A Critical Layer in Analysis Ready Data
Cloud and cloud shadow masks are the most critical components of what we refer to as the Unusable Data Mask (UDM), which enables high-quality data from satellite imagery that is used for downstream analysis. Optical satellite sensors cannot “see” through clouds, and cloud shadows bring huge artifacts to the reflectance value of ground targets. The size, shape, form, and height of clouds (and by their nature their shadows) vary by latitude, terrain, and micro-climate.
We can focus our attention better on insights and the development of further recommendations for farmers through the use of Analysis Ready Data (ARD) Processes, which require an accurate, scalable cloud and shadow detection solution at a resolution smaller than the field level (a.k.a. the subfield scale).
Figure 1: Cloud and shadow problem on remote sensing image at subfield scale
While most satellite data providers usually supply UDM(s) with cloud information, cloud shadow information is often not available. In addition, the accuracy of vendor-provided UDM(s) is often not optimized at the subfield scale, creating greater potential for interpretation error in action-driven digital agriculture applications.
Cloud and Cloud Shadow Detection Model
Deep learning models, state-of-the-art methods to solve many image-based object detection and segmentation problems, are a promising technique for detecting cloud cover in satellite imagery. These models can extract both spatial features and spectral features to effectively detect clouds and their shadows.
An encoder-decoder framework (a variant of SegNet) is used for cloud segmentation. Figure 2 shows the encoder-decoder framework, where encoder is a typical convolutional neural network without a fully connected layer, whereas the decoder maps the low resolution feature map from the encoded image to original size. The model is also designed to handle images with arbitrary size so it can be applied more flexibly.
Figure 2: cloud detection with encoder-decoder framework
For shadow segmentation, we stacked not only the raw bands, but also a binary cloudmask band together as inputs. There are some false positive detections on hill shadow and bodies of water, necessitating that we also do a post-processing operation on cloud shadows.
We determined that we could leverage the relationship between cloud and cloud shadow based on sunlight, satellite sensor angles, and cloud height at the time of image acquisition for more accurate shadow detection. Specifically, if no cloud is found close to any detected shadow, the shadow is a false detection.

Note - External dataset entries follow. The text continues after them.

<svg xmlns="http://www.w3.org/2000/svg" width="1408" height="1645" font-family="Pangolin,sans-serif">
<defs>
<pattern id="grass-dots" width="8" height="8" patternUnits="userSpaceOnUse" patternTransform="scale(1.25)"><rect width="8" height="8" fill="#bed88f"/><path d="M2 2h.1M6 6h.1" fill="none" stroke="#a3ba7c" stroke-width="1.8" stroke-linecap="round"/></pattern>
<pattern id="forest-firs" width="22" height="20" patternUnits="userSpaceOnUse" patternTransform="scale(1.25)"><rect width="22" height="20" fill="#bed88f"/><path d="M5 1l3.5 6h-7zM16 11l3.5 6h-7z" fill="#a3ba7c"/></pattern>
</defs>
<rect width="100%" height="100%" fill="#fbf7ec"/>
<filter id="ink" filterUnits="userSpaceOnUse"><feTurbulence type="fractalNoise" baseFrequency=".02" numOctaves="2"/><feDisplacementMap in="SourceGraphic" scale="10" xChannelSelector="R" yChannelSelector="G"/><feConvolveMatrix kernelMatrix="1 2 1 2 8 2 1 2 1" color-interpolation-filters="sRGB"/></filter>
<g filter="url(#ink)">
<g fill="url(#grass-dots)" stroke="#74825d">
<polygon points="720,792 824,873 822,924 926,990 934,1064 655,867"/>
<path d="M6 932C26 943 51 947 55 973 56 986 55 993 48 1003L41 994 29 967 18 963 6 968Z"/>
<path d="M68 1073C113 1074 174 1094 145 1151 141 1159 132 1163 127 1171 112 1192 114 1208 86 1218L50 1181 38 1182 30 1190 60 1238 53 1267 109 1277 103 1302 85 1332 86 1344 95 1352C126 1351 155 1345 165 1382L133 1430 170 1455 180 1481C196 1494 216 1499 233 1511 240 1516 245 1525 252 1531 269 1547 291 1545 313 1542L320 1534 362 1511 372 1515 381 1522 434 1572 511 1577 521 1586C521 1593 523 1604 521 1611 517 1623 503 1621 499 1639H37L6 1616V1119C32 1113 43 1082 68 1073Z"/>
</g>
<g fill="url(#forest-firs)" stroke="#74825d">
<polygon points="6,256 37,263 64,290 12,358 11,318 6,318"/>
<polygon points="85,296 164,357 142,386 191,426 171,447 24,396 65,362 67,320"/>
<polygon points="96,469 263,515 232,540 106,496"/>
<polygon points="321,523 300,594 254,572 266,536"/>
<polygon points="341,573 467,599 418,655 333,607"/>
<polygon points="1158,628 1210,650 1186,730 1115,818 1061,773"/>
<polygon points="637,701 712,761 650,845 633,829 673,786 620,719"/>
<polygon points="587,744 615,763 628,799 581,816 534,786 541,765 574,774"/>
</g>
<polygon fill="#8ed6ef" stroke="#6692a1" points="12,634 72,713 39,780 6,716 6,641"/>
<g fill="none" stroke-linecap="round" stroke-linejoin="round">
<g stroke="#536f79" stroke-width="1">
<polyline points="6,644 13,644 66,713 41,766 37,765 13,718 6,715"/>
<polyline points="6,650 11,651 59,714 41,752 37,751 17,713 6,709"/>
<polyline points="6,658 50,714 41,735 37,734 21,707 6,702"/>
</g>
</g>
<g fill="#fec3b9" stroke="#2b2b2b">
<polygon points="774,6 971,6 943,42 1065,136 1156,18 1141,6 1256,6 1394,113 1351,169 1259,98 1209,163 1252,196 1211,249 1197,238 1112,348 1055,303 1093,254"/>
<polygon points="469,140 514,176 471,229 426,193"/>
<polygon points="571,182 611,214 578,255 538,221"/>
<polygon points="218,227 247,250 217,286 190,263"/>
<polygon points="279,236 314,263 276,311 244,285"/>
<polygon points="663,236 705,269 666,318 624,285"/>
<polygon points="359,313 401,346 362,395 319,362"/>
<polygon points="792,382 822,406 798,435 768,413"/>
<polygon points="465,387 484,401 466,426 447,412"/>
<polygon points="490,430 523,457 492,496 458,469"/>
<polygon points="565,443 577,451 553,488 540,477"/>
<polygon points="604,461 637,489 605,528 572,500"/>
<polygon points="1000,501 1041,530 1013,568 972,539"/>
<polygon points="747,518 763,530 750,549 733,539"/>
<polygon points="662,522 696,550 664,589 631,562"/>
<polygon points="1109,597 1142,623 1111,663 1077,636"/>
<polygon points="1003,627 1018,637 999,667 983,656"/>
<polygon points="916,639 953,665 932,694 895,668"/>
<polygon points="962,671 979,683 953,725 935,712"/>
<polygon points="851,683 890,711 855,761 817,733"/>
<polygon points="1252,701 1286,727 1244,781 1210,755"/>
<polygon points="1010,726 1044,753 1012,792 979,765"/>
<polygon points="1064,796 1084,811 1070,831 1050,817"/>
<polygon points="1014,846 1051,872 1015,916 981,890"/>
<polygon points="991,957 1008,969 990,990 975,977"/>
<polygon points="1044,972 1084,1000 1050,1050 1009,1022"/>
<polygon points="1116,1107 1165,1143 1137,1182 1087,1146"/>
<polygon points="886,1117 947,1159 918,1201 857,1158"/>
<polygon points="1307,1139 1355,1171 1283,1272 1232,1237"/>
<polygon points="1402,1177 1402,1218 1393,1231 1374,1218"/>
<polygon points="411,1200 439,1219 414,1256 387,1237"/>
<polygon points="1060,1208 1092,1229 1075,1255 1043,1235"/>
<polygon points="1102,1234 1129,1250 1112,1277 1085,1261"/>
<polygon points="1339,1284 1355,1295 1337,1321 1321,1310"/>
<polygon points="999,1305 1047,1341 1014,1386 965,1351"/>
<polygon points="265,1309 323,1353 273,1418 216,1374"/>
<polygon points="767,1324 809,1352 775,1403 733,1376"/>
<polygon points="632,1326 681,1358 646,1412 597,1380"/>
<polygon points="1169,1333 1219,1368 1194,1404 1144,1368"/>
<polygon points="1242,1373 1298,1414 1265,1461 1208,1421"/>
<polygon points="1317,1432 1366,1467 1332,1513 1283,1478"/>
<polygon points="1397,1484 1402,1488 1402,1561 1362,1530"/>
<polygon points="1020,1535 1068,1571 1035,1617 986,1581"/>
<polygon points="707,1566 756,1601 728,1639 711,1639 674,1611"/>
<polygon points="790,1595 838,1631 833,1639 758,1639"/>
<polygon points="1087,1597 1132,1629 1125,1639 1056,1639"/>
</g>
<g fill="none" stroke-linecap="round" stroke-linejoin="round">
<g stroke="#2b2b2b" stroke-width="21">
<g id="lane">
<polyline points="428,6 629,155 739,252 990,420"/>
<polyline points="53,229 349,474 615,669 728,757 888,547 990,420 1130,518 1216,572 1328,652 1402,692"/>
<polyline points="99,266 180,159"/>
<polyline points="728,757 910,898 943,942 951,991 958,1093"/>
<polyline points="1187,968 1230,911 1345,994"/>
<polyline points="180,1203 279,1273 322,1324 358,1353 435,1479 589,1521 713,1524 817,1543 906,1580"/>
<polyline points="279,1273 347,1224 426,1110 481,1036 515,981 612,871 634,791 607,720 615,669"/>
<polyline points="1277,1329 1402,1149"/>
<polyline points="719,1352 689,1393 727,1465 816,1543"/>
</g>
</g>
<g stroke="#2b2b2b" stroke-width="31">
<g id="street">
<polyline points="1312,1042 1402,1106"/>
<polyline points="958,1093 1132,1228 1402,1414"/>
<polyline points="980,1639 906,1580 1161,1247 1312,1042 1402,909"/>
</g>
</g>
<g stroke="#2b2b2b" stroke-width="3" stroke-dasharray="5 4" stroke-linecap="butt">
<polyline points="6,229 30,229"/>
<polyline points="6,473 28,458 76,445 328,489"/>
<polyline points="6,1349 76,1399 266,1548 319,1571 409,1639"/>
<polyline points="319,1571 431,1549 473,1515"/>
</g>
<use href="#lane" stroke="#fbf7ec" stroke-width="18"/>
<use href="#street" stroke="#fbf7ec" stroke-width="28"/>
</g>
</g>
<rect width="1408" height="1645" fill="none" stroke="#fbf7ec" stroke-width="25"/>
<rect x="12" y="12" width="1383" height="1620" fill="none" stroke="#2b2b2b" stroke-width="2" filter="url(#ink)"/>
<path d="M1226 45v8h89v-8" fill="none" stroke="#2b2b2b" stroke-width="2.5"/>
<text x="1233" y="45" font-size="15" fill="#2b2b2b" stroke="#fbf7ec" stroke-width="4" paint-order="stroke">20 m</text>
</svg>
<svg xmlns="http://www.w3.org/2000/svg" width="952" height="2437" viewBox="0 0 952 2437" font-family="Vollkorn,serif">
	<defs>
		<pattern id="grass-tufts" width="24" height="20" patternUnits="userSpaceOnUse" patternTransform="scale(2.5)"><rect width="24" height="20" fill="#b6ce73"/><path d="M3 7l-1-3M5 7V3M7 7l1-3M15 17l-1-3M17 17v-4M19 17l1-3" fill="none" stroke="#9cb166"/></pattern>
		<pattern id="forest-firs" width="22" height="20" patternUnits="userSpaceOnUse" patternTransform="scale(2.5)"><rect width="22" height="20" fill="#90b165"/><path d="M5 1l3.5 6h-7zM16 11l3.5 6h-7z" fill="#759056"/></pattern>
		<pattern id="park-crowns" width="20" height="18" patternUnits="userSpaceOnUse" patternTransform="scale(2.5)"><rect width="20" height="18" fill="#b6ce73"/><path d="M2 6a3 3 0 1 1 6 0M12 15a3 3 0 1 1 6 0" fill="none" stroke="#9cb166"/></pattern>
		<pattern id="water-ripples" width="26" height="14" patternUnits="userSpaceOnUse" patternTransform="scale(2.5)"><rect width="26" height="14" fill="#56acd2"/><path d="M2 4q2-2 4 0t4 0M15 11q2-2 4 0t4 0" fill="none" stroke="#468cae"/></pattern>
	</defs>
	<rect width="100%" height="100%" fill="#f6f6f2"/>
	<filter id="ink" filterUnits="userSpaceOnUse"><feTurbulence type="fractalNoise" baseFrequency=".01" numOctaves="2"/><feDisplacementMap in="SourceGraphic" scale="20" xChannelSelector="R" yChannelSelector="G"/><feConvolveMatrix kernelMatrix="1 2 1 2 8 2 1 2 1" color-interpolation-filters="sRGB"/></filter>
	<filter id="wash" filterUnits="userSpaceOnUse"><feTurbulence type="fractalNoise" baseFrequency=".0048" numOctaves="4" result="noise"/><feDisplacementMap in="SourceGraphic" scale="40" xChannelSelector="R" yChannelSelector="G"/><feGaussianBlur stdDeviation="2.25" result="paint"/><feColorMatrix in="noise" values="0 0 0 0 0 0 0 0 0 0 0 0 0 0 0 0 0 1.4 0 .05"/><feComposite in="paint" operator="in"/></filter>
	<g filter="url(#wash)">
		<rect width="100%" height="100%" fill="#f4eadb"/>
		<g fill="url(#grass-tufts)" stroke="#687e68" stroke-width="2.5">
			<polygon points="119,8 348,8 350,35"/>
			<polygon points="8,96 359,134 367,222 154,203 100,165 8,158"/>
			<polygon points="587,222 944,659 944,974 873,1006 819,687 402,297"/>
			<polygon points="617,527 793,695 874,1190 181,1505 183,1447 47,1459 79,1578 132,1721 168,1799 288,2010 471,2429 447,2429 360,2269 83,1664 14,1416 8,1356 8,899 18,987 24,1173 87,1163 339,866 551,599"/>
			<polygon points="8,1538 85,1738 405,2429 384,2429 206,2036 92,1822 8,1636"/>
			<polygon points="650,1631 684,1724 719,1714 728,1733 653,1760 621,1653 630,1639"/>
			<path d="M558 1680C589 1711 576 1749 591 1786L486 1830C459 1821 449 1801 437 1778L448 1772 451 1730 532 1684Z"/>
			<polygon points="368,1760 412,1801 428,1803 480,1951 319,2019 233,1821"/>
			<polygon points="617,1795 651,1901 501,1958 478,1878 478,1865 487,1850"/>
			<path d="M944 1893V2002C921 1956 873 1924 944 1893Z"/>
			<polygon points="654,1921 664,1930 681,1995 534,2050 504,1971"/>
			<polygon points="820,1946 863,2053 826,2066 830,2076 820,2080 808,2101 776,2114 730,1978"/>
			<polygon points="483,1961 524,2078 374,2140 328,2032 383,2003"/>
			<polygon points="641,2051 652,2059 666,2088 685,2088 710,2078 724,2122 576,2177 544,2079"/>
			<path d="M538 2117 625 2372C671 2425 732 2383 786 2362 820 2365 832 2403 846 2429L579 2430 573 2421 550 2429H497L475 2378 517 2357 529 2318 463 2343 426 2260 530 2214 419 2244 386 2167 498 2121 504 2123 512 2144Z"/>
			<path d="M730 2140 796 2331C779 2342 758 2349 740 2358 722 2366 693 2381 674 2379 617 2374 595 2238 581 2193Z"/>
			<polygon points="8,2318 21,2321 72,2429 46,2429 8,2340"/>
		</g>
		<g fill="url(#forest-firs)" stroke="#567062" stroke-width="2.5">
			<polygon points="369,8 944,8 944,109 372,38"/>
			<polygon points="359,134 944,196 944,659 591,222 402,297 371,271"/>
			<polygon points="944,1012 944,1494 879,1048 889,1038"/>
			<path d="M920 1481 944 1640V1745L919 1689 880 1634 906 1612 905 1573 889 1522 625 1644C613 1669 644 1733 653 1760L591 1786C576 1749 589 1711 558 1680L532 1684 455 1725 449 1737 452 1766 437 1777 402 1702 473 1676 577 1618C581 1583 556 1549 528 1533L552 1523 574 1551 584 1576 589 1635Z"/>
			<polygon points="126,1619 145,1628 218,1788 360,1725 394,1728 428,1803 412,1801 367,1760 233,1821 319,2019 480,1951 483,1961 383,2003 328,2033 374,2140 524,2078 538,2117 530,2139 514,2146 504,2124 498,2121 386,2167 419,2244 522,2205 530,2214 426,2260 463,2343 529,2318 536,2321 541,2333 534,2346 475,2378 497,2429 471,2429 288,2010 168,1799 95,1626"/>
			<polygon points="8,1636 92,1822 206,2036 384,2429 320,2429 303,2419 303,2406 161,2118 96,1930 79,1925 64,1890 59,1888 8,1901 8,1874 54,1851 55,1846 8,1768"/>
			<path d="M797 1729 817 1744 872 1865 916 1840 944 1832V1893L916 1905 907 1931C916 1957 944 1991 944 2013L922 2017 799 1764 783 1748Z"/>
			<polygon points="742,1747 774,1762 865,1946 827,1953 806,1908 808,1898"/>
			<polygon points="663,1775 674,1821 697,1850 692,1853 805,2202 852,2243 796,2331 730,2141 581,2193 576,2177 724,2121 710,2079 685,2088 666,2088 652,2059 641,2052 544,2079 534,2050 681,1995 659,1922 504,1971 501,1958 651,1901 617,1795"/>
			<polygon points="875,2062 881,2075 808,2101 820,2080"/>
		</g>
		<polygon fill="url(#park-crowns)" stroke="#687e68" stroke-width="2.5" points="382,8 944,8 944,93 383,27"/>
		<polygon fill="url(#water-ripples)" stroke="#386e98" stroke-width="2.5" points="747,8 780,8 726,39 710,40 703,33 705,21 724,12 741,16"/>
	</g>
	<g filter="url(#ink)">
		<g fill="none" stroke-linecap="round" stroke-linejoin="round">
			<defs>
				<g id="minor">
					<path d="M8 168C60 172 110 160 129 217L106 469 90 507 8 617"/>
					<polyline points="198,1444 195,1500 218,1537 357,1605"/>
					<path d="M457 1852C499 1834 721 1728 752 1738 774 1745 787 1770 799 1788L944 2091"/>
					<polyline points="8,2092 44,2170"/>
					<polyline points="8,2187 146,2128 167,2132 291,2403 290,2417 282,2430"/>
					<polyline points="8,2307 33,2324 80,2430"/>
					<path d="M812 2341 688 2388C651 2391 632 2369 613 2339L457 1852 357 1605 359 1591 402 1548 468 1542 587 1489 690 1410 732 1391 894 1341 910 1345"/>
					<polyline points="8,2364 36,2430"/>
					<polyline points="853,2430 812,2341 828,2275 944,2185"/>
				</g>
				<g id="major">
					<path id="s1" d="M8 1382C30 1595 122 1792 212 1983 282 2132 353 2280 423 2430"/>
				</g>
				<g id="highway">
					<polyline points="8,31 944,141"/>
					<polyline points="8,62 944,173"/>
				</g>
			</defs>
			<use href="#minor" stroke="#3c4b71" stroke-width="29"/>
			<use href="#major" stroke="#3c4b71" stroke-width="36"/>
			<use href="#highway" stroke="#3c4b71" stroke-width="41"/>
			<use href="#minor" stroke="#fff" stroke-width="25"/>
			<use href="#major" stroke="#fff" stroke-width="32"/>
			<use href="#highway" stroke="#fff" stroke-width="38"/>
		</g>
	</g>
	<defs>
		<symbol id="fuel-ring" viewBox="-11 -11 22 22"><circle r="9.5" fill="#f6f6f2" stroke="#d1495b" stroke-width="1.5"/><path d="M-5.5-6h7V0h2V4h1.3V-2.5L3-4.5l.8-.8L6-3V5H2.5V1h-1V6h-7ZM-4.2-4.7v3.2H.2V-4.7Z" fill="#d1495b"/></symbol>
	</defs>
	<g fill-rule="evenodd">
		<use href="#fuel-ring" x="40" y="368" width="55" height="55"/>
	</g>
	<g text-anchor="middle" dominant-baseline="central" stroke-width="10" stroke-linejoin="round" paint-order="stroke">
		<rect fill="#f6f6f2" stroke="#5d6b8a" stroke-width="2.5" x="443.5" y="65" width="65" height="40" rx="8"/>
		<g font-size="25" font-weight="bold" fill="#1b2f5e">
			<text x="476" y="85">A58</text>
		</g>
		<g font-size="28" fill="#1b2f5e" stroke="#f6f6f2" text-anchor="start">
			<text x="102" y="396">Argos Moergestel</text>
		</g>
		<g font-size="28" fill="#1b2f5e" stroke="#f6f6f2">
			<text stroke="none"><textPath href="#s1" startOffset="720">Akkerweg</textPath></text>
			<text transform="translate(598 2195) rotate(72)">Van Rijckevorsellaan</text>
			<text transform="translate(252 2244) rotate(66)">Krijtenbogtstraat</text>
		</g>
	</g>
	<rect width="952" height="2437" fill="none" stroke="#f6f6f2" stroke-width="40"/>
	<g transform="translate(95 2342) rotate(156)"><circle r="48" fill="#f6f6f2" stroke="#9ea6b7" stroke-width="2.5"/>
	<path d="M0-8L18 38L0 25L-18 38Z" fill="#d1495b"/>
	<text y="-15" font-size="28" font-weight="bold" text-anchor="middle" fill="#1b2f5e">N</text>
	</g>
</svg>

By leveraging geometries, the number of false positives can be largely reduced.
Figure 3: simplified geometric relationship between cloud and shadow
Model Evaluation
The improvement of our cloud detection model will greatly enhance the experience a farmer has with the Climate FieldView™ platform by enabling more accurate analysis of imagery. Our platform users, and all the services within the platform that benefit from our cloud detection algorithms, will see fewer clouds and shadows being falsely detected.
Our deep learning-based cloudmask outperforms traditional machine learning-based cloud masks in terms of both precision and recall. Approximately 80% of our customers will see improvements related to cloud masks if the new model is deployed! This also results in performance improvements in any downstream models that use satellite images as input during science research.
Figure 4: two examples of cloud mask comparison with ML and DL methods
Model Deployment at Global Scale
Climate consumes tens of thousands of satellite field images per day. The cloud and cloud shadow identification algorithm needs to be deployed as a part of a scalable ARD processing pipeline. We proposed a processing pipeline that could apply deep-learning models to cut up large images and stitch them back together with few image artifacts, and to scale to many image sizes.
The journey to develop cloud and cloud shadow detection solutions highlights a typical set of problems, where efficiently scaling our analysis globally will enable production implementation of data-driven algorithms. This project requires cross-domain knowledge, including data science, machine learning, remote sensing, atmospheric science, agronomy, and engineering infrastructure. At Climate we are working on many more projects which improve our customers’ experience by applying data science in agriculture.